Last week, I got a chance to play the upcoming Underworld Ascendant, a fantasy RPG set in the same universe as the Ultima series. While it is being produced by a small group of people at Otherside Entertainment, around 14 in total. It definitely has gaming industry pedigree attached. The project is being helmed by Warren Spector, who has produced some hugely influential titles such as Deus Ex, and Paul Neurath, who worked on the original Ultima games.

Underworld Ascendant is set in, you guessed it, the Underworld, where Zeus’s great enemy Typhon has managed to seize control. You are playing as the prophesized hero aiming at liberating the Land of the Dead from Typhon’s rule. So far, so standard. There are various factions vying for control and it is your job to unite them against their common enemy. It’s hard to judge the plot too much, as I only managed to play the first hour or so, but it is encouraging to have developers who worked on Deus Ex and Thief, both games with some of the strongest narratives out there.

Underworld Ascendant’s biggest strength is in the freedom it offers players. Got a locked door in front of you and don’t want to search for the key? Just light it on fire and laugh as you walk over its smoldering remains. Can’t be bothered to sneak past these enemies? Just slap one in the face and lure them onto a wooden bridge, cutting it away from underneath them. Need to find something to weigh a switch down but don’t want to trek back to find a suitable crate? Just plop the dead enemy’s corpse on top and move on.

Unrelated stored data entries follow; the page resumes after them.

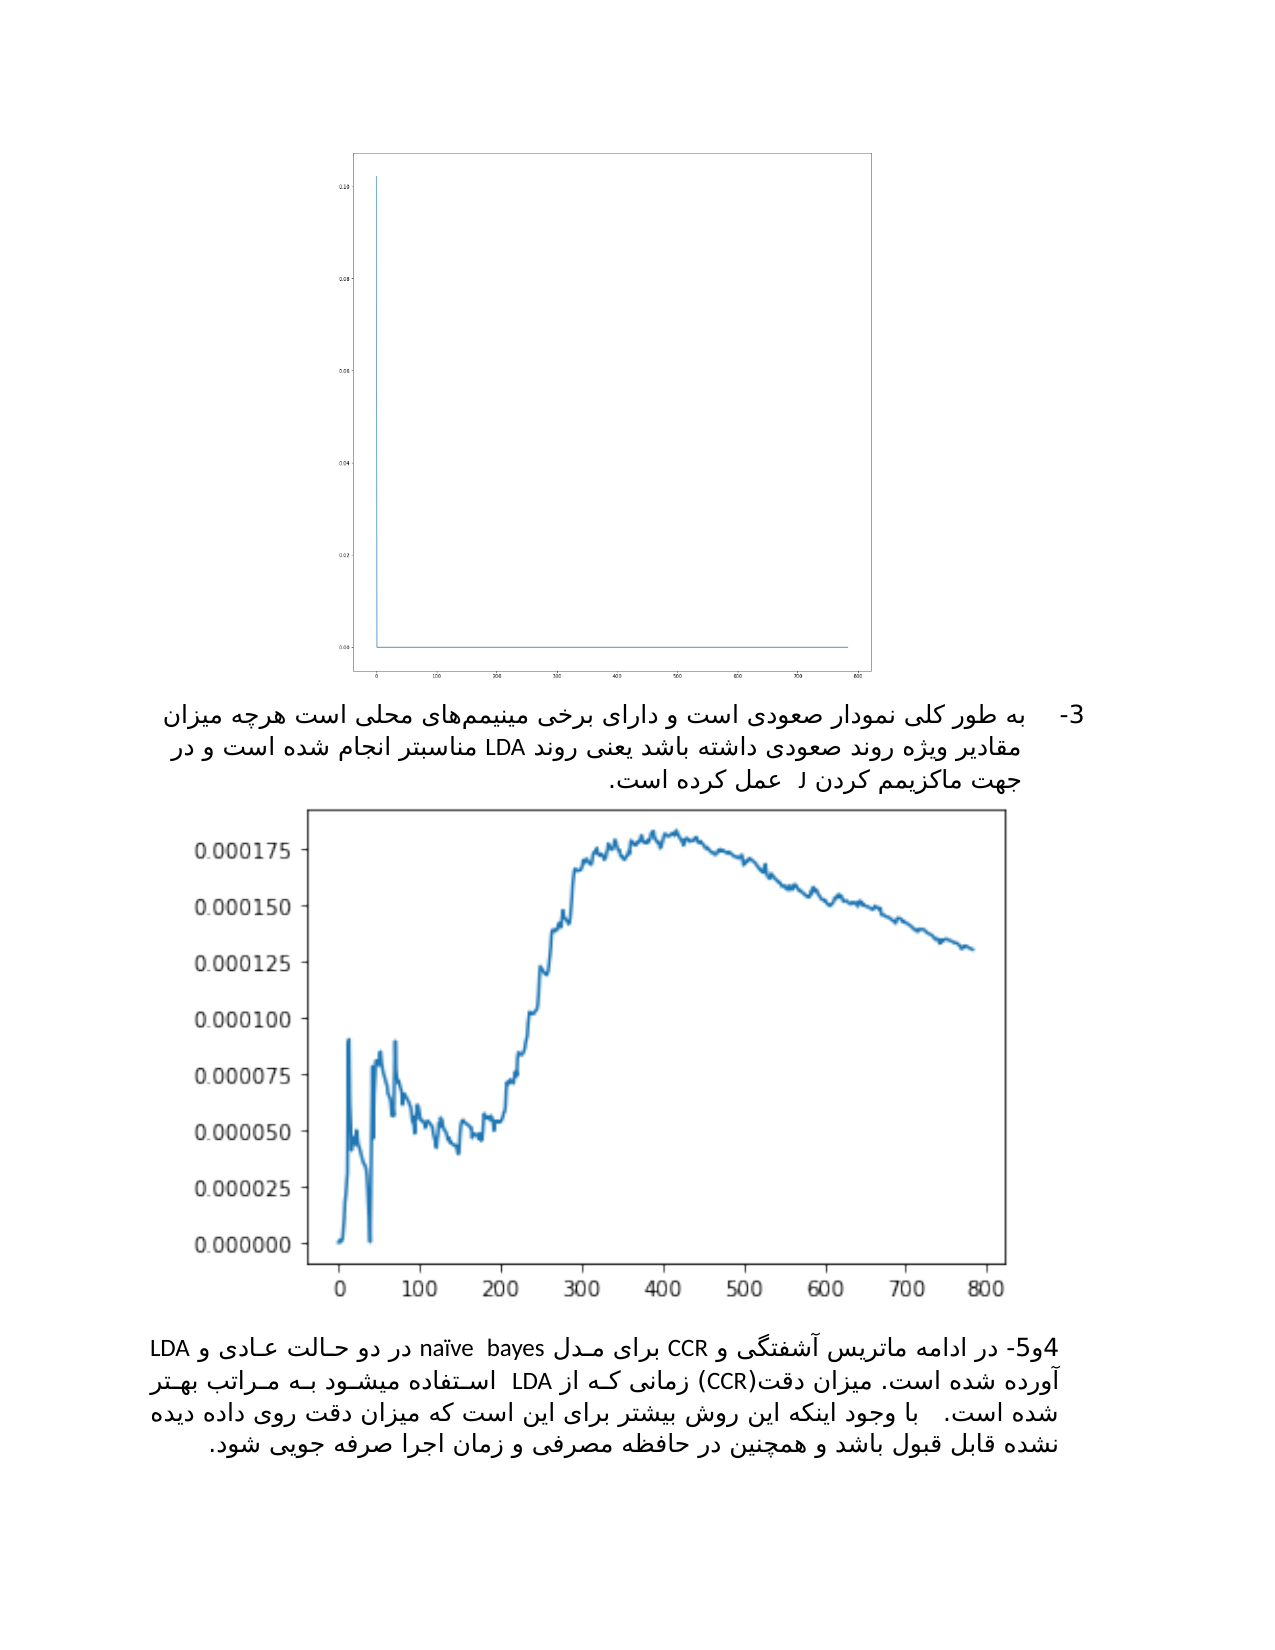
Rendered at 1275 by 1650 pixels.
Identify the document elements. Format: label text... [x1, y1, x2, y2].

list به طور کلی نمودار صعودی است و دارای برخی مینیمم‌های محلی است هرچه میزان مقادیر ویژه روند صعودی داشته باشد یعنی روند LDA مناسبتر انجام شده است و در جهت ماکزیمم کردن J عمل کرده است. [150, 700, 1059, 795]
text 4و5- در ادامه ماتریس آشفتگی و CCR برای مدل naïve bayes در دو حالت عادی و LDA آورده شده است. میزان دقت(CCR) زمانی که از LDA استفاده میشود به مراتب بهتر شده است. با وجود اینکه این روش بیشتر برای این است که میزان دقت روی داده دیده نشده قابل قبول باشد و همچنین در حافظه مصرفی و زمان اجرا صرفه جویی شود. [150, 1332, 1059, 1459]
picture [335, 150, 874, 682]
picture [178, 797, 1022, 1314]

Hands-on with Underworld Ascendant - n3rdabl3

It is common for fantasy RPGs to give you three distinct playstyles: Mage, Fighter, Rogue. I say ‘distinct’, but it usually boils down to whether you want to smack bad guys with fireballs, axes or arrows. Underworld Ascendant gives you various options to solve your problems, and it is this freedom that I think will really appeal to players upon its full release. Part of what makes this work is its complex skill tree; You are not tied to a class in Underworld Ascendant, but instead level up Rogue, Mage and Fighter skills however you see fit.

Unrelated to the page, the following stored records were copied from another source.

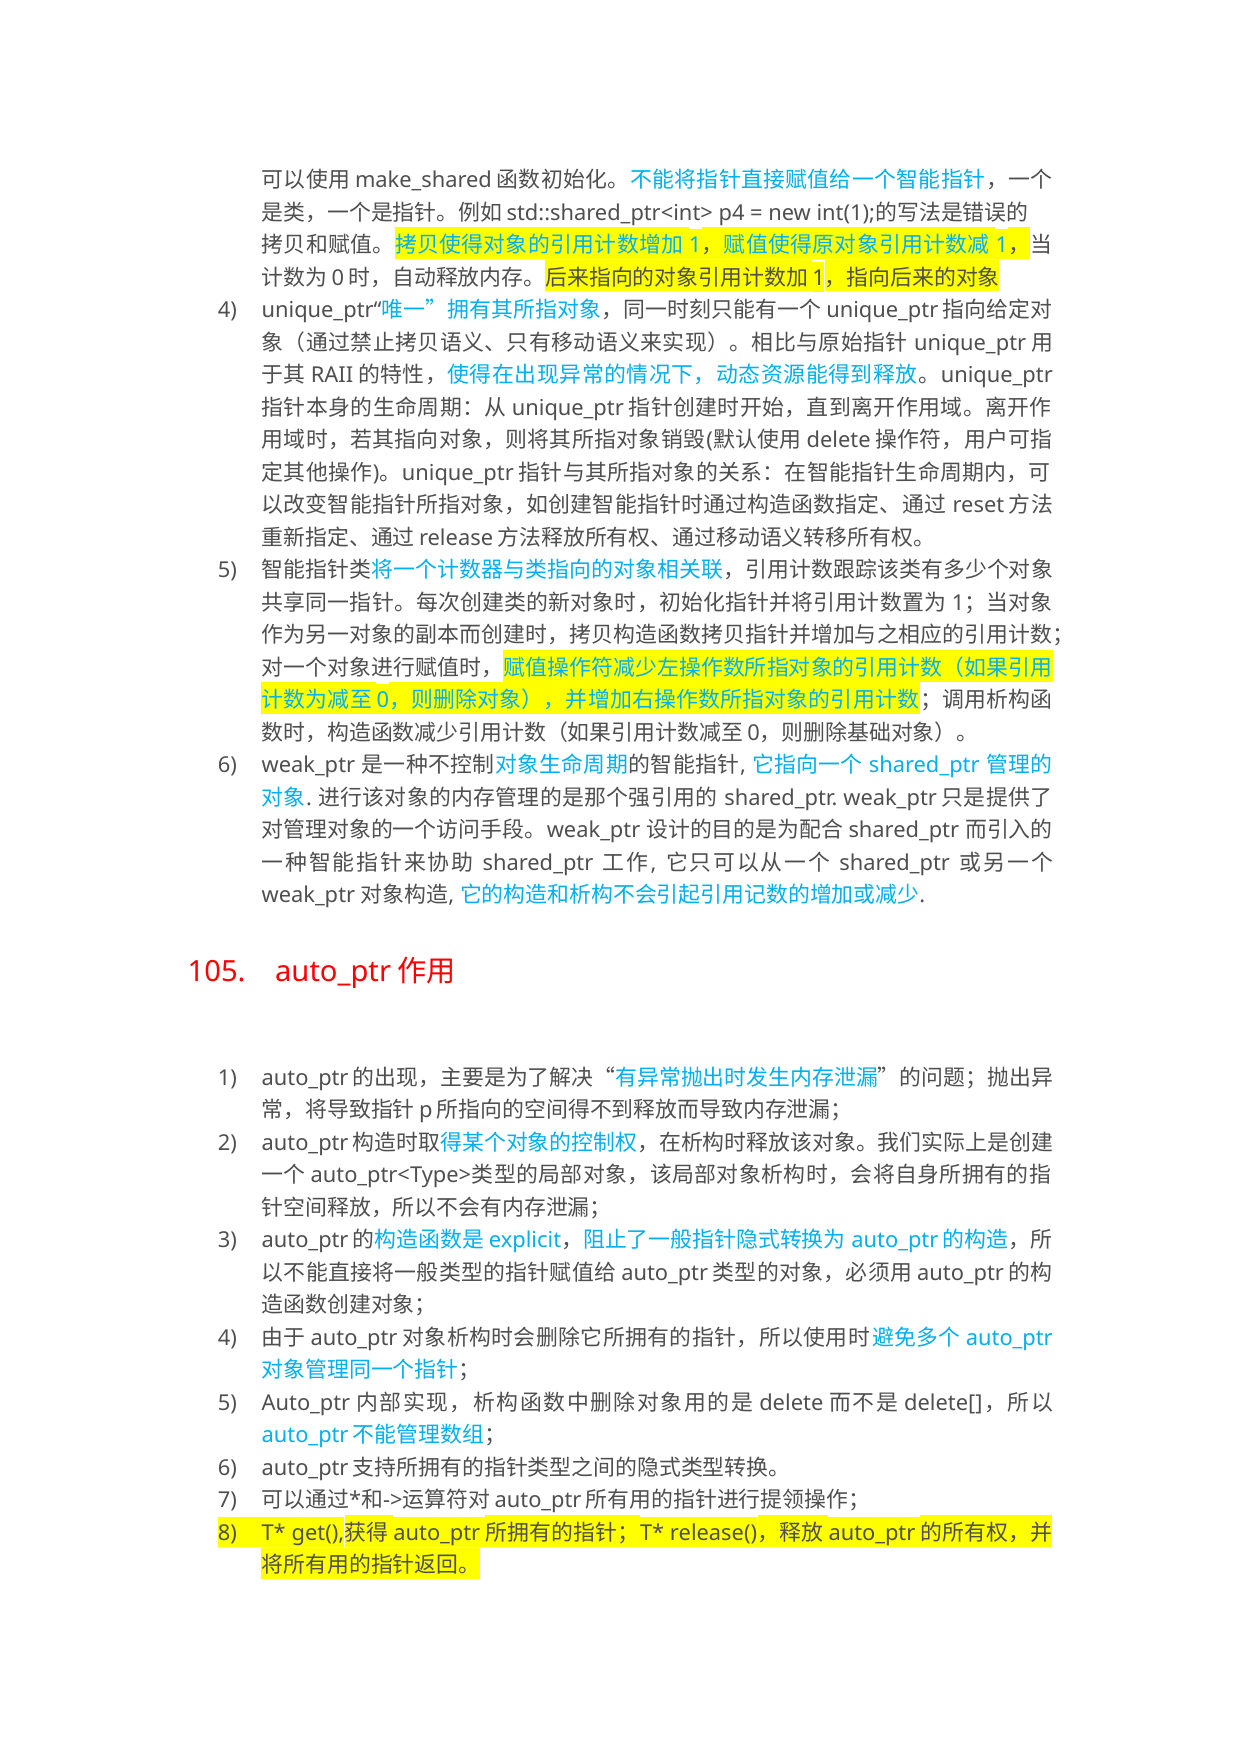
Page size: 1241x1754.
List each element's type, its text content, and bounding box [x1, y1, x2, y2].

list auto_ptr支持所拥有的指针类型之间的隐式类型转换。 [218, 1449, 1053, 1482]
list 由于auto_ptr对象析构时会删除它所拥有的指针，所以使用时避免多个auto_ptr对象管理同一个指针； [218, 1319, 1053, 1384]
list auto_ptr构造时取得某个对象的控制权，在析构时释放该对象。我们实际上是创建一个auto_ptr<Type>类型的局部对象，该局部对象析构时，会将自身所拥有的指针空间释放，所以不会有内存泄漏； [218, 1124, 1053, 1222]
list auto_ptr的构造函数是explicit，阻止了一般指针隐式转换为 auto_ptr的构造，所以不能直接将一般类型的指针赋值给auto_ptr类型的对象，必须用auto_ptr的构造函数创建对象； [218, 1222, 1053, 1319]
list T* get(),获得auto_ptr所拥有的指针；T* release()，释放auto_ptr的所有权，并将所有用的指针返回。 [218, 1514, 1053, 1579]
list Auto_ptr内部实现，析构函数中删除对象用的是delete而不是delete[]，所以auto_ptr不能管理数组； [218, 1384, 1053, 1449]
list auto_ptr的出现，主要是为了解决“有异常抛出时发生内存泄漏”的问题；抛出异常，将导致指针p所指向的空间得不到释放而导致内存泄漏； [218, 1059, 1053, 1124]
subtitle auto_ptr作用 [187, 937, 1053, 1002]
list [218, 162, 1053, 227]
list unique_ptr“唯一”拥有其所指对象，同一时刻只能有一个unique_ptr指向给定对象（通过禁止拷贝语义、只有移动语义来实现）。相比与原始指针unique_ptr用于其RAII的特性，使得在出现异常的情况下，动态资源能得到释放。unique_ptr指针本身的生命周期：从unique_ptr指针创建时开始，直到离开作用域。离开作用域时，若其指向对象，则将其所指对象销毁(默认使用delete操作符，用户可指定其他操作)。unique_ptr指针与其所指对象的关系：在智能指针生命周期内，可以改变智能指针所指对象，如创建智能指针时通过构造函数指定、通过reset方法重新指定、通过release方法释放所有权、通过移动语义转移所有权。 [218, 292, 1053, 552]
picture [627, 364, 632, 384]
list 可以通过*和->运算符对auto_ptr所有用的指针进行提领操作； [218, 1482, 1053, 1514]
list weak_ptr 是一种不控制对象生命周期的智能指针, 它指向一个 shared_ptr 管理的对象. 进行该对象的内存管理的是那个强引用的 shared_ptr. weak_ptr只是提供了对管理对象的一个访问手段。weak_ptr 设计的目的是为配合 shared_ptr 而引入的一种智能指针来协助 shared_ptr 工作, 它只可以从一个 shared_ptr 或另一个 weak_ptr 对象构造, 它的构造和析构不会引起引用记数的增加或减少. [218, 747, 1053, 909]
list 智能指针类将一个计数器与类指向的对象相关联，引用计数跟踪该类有多少个对象共享同一指针。每次创建类的新对象时，初始化指针并将引用计数置为1；当对象作为另一对象的副本而创建时，拷贝构造函数拷贝指针并增加与之相应的引用计数；对一个对象进行赋值时，赋值操作符减少左操作数所指对象的引用计数（如果引用计数为减至0，则删除对象），并增加右操作数所指对象的引用计数；调用析构函数时，构造函数减少引用计数（如果引用计数减至0，则删除基础对象）。 [218, 552, 1053, 747]
list 拷贝和赋值。拷贝使得对象的引用计数增加1，赋值使得原对象引用计数减1，当计数为0时，自动释放内存。后来指向的对象引用计数加1，指向后来的对象 [261, 227, 1053, 292]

This allows you to build a character tailored to you and approach the obstacles accordingly. The games magic system also reflects this freedom, as you build it through acquiring runes. These runes can be combined to create new skills, similar to Magicka but being a bit more abstract. You can find hints as to which runes combine to make which spells, but you can also just experiment with them yourself. The games even address a particular issue I have with most stealth games: It has an unlockable meter which tells you what level of light you are currently standing in. This is such a useful addition to a stealth game, and it is incredible how few games include this feature when Thief was doing it over twenty years ago.

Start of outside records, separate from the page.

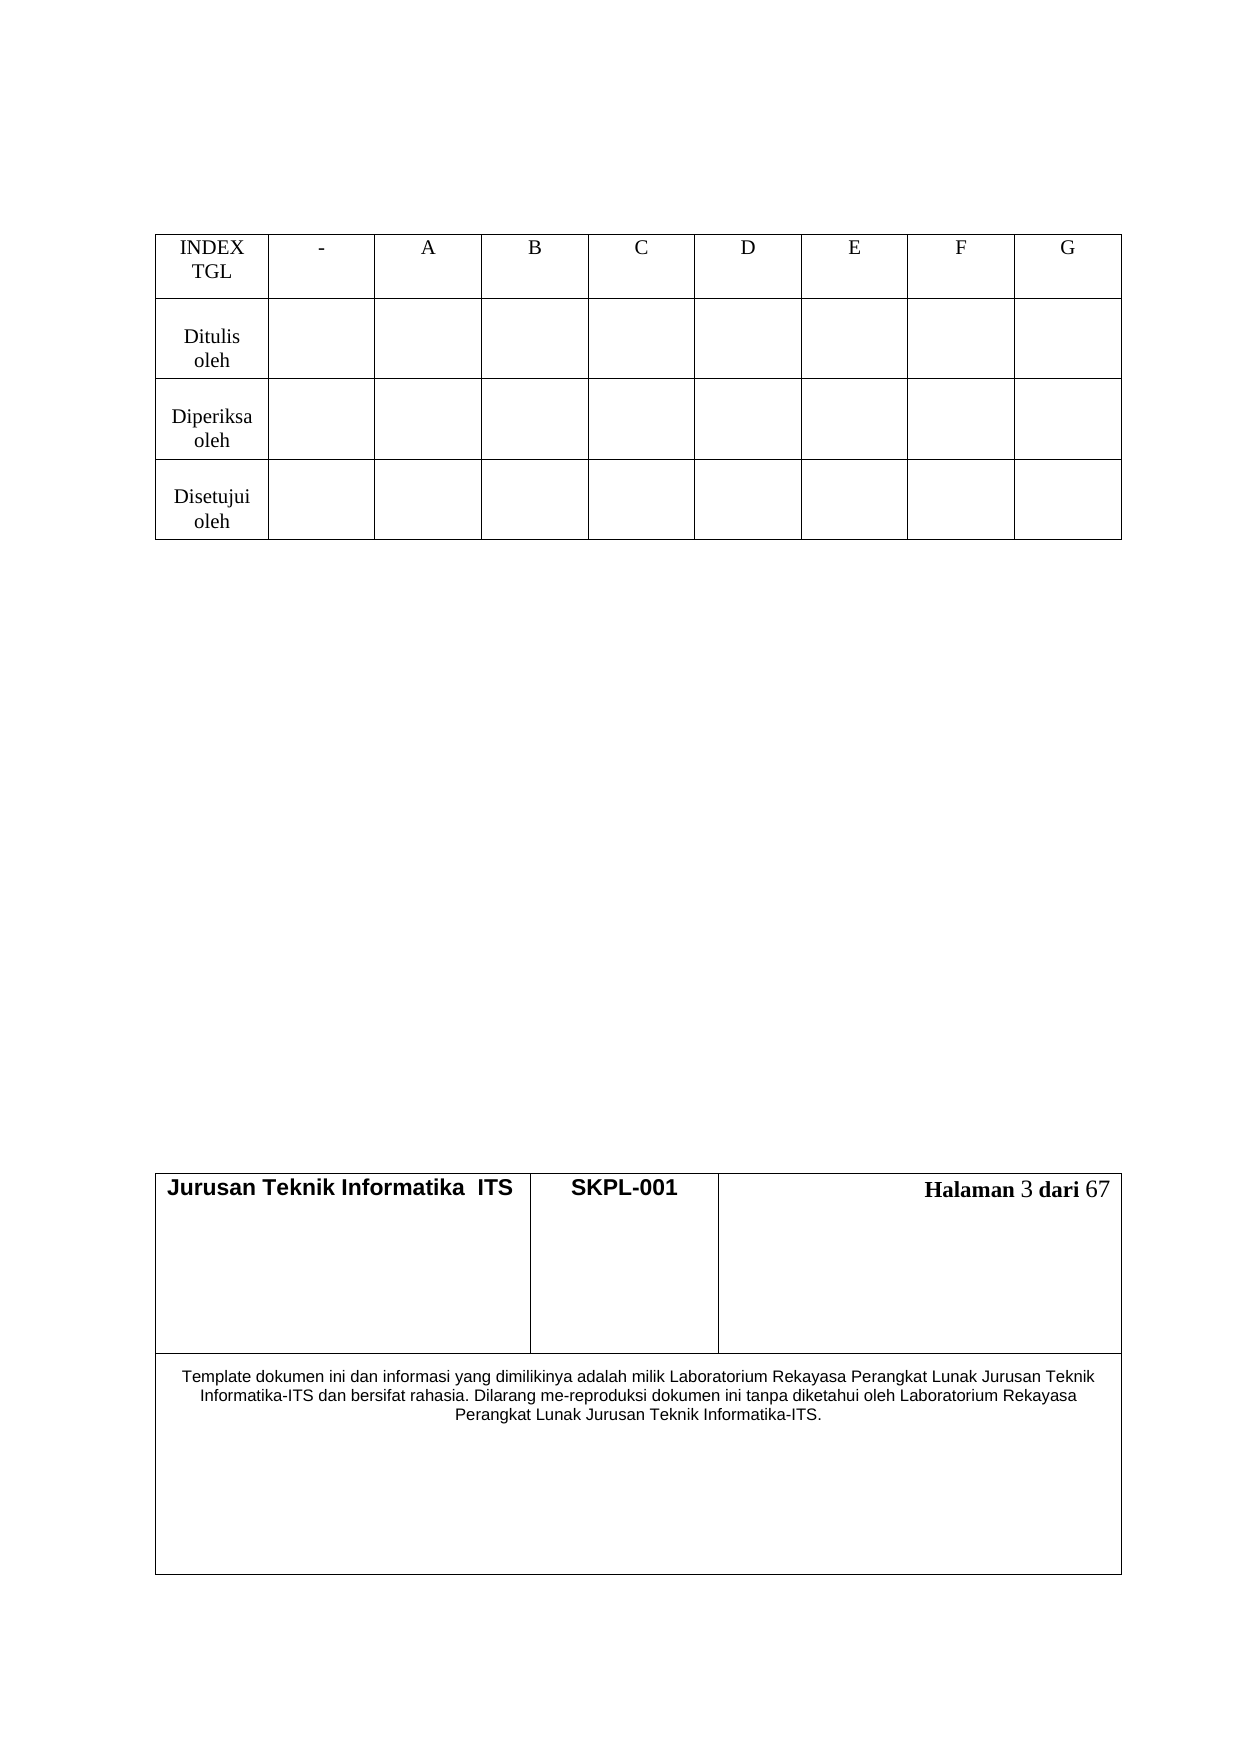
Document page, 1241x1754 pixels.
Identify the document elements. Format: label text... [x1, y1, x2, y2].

table_cell [802, 299, 907, 378]
table_header G [1015, 235, 1121, 298]
table_cell [269, 299, 374, 378]
table_cell [589, 460, 694, 539]
table_cell [375, 460, 481, 539]
table_cell [1015, 299, 1121, 378]
table_cell [589, 299, 694, 378]
table_cell Ditulis oleh [156, 299, 268, 378]
table_cell [375, 299, 481, 378]
table_cell [482, 379, 588, 458]
table_cell [482, 299, 588, 378]
table_header - [269, 235, 374, 298]
table_cell [695, 299, 801, 378]
table_header B [482, 235, 588, 298]
table_cell [695, 460, 801, 539]
table_cell [695, 379, 801, 458]
table_cell [375, 379, 481, 458]
table_cell Disetujui oleh [156, 460, 268, 539]
table_cell [482, 460, 588, 539]
table_header D [695, 235, 801, 298]
table_cell [1015, 460, 1121, 539]
table_header A [375, 235, 481, 298]
table_cell [802, 460, 907, 539]
table_cell [908, 460, 1014, 539]
table_cell [589, 379, 694, 458]
table_cell [908, 299, 1014, 378]
table_header F [908, 235, 1014, 298]
table_cell [802, 379, 907, 458]
table_header C [589, 235, 694, 298]
table_header E [802, 235, 907, 298]
table_cell [269, 379, 374, 458]
table_header INDEX TGL [156, 235, 268, 298]
table_cell [1015, 379, 1121, 458]
table_cell Diperiksa oleh [156, 379, 268, 458]
table_cell [269, 460, 374, 539]
table_cell [908, 379, 1014, 458]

Now, as with any game, Underworld Ascendant is not without its flaws. My main gripe was that all the different environments looked the same. I am struggling to decide if I preferred ‘Dark Foreboding Cave’ or ‘Shadowy Dread Tomb’. I know it is set in the Underworld and so we cannot have levels set in Sunshine Fun Land, but a bit more variation would have better sold the experience to me.

Now, of course, I only played a very limited section of the game, so it is entirely possible the levels become more varied as the game progresses, but I did not see any evidence of this. Additionally, the demo version I played was extremely buggy, with skeletons clipping through doors to the game simply failing to load levels on occasion.

Hands-on with Underworld Ascendant - n3rdabl3

I also could not use a healing spell, and while I enjoyed playing on ‘hardcore’ I do not think that is supposed to reflect the full experience. Now, yes, I played a demo version so I am sure that many of these glitches will have been ironed out upon release, but the game is made on Unity, which is famous for being buggier than a beehive.


Besides those niggling issues, the game seemed very enjoyable and a lot more creative than your usual Elder Scrolls rip-off fantasy RPG. There are a lot of interesting ideas at play and the developers actually seem like they want to deliver a thoughtful, engaging challenge to the player. If you are in the market for a new RPG and are sick of endless fetch quests that only serve to pad out the experience, you should definitely consider Underworld Ascendant.

Underworld Ascendant releases on Windows, Mac, and Linux on November 15, 2018.